Client environments are logically and, where required, physically isolated.

This includes:

  • Separation of data stores between organizations

  • Isolation of processing environments to prevent cross-tenant access

  • Independent encryption, access policies, and audit logs

This approach reduces the risk of data leakage, simplifies security review, and supports compliance with organisational and regulatory requirements.

Data lifecycle management

Spero-ai manages data according to a defined lifecycle, from ingestion through to retention and deletion. Data handling is designed to support accuracy, traceability, and compliance with organisational and regulatory requirements.

Lifecycle controls are enforced through system design rather than relying on user discretion.

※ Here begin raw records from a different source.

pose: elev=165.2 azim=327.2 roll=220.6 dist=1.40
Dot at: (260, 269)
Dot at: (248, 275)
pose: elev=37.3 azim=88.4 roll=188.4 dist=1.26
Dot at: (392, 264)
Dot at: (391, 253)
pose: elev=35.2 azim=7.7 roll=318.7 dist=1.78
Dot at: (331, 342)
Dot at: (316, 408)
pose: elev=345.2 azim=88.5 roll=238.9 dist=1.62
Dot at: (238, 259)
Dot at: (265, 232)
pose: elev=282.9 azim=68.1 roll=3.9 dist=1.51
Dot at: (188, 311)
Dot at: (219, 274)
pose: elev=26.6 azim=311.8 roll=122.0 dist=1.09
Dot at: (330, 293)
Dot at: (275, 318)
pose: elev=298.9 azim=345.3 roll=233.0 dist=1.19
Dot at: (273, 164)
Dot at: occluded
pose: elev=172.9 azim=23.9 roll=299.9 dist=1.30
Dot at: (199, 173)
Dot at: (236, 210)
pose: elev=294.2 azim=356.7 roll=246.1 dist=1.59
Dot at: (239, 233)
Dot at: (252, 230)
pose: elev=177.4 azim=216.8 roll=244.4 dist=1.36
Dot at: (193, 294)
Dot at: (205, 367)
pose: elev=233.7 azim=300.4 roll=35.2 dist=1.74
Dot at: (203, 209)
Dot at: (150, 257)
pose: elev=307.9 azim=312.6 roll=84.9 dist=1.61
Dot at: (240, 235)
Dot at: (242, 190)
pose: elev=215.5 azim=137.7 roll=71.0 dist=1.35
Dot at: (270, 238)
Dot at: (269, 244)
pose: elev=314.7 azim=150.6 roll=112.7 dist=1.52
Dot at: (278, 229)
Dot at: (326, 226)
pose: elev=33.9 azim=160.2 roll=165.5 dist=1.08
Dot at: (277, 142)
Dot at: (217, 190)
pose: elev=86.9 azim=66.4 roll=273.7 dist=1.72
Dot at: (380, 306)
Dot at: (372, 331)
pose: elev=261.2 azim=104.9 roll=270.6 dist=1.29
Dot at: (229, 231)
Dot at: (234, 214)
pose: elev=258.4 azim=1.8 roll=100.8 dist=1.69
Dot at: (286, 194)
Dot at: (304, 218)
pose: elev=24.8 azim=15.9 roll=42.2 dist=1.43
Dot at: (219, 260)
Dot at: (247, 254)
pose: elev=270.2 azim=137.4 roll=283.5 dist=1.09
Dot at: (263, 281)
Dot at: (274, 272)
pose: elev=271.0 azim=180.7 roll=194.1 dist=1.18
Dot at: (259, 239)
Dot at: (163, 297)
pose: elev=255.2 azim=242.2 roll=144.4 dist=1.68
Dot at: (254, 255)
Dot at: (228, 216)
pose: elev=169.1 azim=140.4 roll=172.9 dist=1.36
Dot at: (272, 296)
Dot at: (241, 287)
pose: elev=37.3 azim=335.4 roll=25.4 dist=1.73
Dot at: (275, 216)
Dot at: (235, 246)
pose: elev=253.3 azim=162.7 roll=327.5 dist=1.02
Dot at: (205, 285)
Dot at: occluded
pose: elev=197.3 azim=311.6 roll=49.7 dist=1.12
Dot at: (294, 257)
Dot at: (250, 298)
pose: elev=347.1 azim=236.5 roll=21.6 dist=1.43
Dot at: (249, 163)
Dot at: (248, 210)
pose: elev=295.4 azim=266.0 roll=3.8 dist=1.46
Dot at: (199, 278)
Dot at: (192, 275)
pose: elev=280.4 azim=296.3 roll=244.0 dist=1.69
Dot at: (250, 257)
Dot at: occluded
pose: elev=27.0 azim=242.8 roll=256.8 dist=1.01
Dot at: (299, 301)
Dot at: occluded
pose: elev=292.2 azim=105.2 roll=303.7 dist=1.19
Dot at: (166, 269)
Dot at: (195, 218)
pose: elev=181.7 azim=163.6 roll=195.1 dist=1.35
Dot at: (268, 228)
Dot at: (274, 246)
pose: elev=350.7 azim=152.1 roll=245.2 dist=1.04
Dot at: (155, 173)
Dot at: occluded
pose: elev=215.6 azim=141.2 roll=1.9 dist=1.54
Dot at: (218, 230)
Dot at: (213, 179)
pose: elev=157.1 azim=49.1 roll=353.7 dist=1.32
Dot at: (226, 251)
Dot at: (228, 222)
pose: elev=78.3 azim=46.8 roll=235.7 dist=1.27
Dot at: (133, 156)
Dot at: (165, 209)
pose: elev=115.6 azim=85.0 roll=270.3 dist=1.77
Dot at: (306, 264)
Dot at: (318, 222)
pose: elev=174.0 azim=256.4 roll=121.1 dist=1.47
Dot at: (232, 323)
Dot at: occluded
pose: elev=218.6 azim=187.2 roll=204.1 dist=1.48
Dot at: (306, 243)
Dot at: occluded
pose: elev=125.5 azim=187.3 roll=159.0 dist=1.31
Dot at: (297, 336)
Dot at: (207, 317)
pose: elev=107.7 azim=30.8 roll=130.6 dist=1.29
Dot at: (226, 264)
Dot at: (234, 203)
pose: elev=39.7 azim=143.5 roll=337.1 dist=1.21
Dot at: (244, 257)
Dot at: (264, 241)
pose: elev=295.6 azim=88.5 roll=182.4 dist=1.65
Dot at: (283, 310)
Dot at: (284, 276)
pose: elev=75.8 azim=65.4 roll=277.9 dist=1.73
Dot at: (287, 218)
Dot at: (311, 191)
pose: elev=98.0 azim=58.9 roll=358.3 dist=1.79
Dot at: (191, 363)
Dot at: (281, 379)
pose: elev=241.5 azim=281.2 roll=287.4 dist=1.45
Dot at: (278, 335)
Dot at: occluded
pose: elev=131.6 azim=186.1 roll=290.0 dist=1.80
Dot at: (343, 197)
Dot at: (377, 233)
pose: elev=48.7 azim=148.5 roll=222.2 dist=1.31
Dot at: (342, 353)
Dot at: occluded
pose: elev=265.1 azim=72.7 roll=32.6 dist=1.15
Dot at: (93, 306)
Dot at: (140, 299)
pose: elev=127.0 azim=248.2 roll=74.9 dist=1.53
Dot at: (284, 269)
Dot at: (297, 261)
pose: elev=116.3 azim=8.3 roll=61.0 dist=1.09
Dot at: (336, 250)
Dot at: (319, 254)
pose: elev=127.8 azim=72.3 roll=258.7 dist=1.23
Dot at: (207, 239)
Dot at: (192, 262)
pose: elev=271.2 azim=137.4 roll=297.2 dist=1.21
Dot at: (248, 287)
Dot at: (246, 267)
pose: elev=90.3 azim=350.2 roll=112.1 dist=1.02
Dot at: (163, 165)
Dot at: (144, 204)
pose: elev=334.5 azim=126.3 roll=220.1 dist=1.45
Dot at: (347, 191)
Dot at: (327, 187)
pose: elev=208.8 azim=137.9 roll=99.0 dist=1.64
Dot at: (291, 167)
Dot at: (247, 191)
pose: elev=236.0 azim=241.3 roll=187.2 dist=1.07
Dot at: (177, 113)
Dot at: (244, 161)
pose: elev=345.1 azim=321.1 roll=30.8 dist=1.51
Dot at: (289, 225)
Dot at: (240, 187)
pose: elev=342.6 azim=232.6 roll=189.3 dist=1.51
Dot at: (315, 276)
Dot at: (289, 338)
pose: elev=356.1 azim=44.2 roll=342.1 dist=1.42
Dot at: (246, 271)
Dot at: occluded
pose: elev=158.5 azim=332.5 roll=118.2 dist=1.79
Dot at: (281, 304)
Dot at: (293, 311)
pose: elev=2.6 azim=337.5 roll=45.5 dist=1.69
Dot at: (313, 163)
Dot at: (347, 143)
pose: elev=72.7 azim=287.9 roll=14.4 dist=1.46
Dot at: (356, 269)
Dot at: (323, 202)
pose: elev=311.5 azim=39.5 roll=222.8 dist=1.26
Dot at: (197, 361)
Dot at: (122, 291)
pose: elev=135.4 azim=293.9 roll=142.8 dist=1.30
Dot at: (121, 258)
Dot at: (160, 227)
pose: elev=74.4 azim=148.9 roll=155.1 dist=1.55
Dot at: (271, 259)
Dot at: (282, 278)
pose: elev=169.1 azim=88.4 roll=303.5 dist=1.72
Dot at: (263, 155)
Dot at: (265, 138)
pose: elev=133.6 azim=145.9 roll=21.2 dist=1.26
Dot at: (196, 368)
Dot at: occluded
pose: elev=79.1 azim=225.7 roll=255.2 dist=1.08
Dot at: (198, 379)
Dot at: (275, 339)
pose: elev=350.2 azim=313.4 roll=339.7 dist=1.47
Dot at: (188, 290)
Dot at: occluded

Data ingestion and validation

Data enters the platform through controlled ingestion points, including user uploads, system integrations, and structured inputs.

At ingestion:

  • Data is validated for format, completeness, and access permissions

  • Metadata is captured to support traceability and audit

  • Sensitive data handling rules are applied based on configuration

This ensures that only authorised and appropriately classified data enters downstream workflows and AI-assisted processing.

Storage, retention, and archival

Data is stored in accordance with the deployment configuration and the client’s retention requirements.

Key considerations include:

  • Separation of active and archived data

  • Retention periods aligned to organizational policy and regulatory obligations

  • Protection of data at rest through encryption and access controls

Archival processes are designed to preserve evidentiary integrity while reducing exposure of inactive data.

Deletion, exit, and data recovery

The platform supports controlled deletion and exit processes to meet privacy and operational requirements.

This includes:

  • Deletion of data in accordance with retention schedules and legal obligations

  • Support for data export during contract exit or system transition

  • Recovery mechanisms to address accidental deletion or operational error

Deletion and recovery actions are logged to support audit and verification.

Security architecture

Spero-ai is designed with security controls applied across infrastructure, application, and operational layers. The security architecture follows a defence-in-depth approach and aligns with common practices in government and regulated enterprise environments.

Controls are implemented through system design, deployment configuration, and operational processes rather than reliance on policy alone.

Infrastructure and platform security

Security controls begin at the infrastructure level and are inherited and reinforced through platform configuration.

Key elements include:

  • Segregated environments for development, testing, and production

  • Network isolation between core services, AI components, and integrations

  • Encryption of data at rest and in transit

  • Hardened runtime environments with minimal service exposure

Where cloud infrastructure is used, the platform leverages native security controls provided by the underlying environment. Where deployed in private or on-premise environments, equivalent controls are applied through infrastructure configuration.

Identity, access, and permissions

Access to Spero-ai is governed through role-based access controls aligned to organisational roles and responsibilities.

This includes:

  • Least-privilege access by default

  • Separation of administrative, operational, and user roles

  • Explicit permissions for sensitive actions and data access

  • Support for integration with organizational identity providers

Access controls are enforced consistently across user interfaces, APIs, and administrative functions. Privileged access is restricted and subject to additional logging and review.

Logging, monitoring, and incident handling

Security-relevant events are logged to support monitoring, investigation, and audit.

This includes:

  • Authentication and authorization events

  • Data access and modification activity

  • Use of AI-assisted functions within workflows

  • Administrative and configuration changes

Logs are designed to support both operational monitoring and post-incident analysis. Incident handling procedures are aligned with organisational requirements and support coordinated response, containment, and review where required.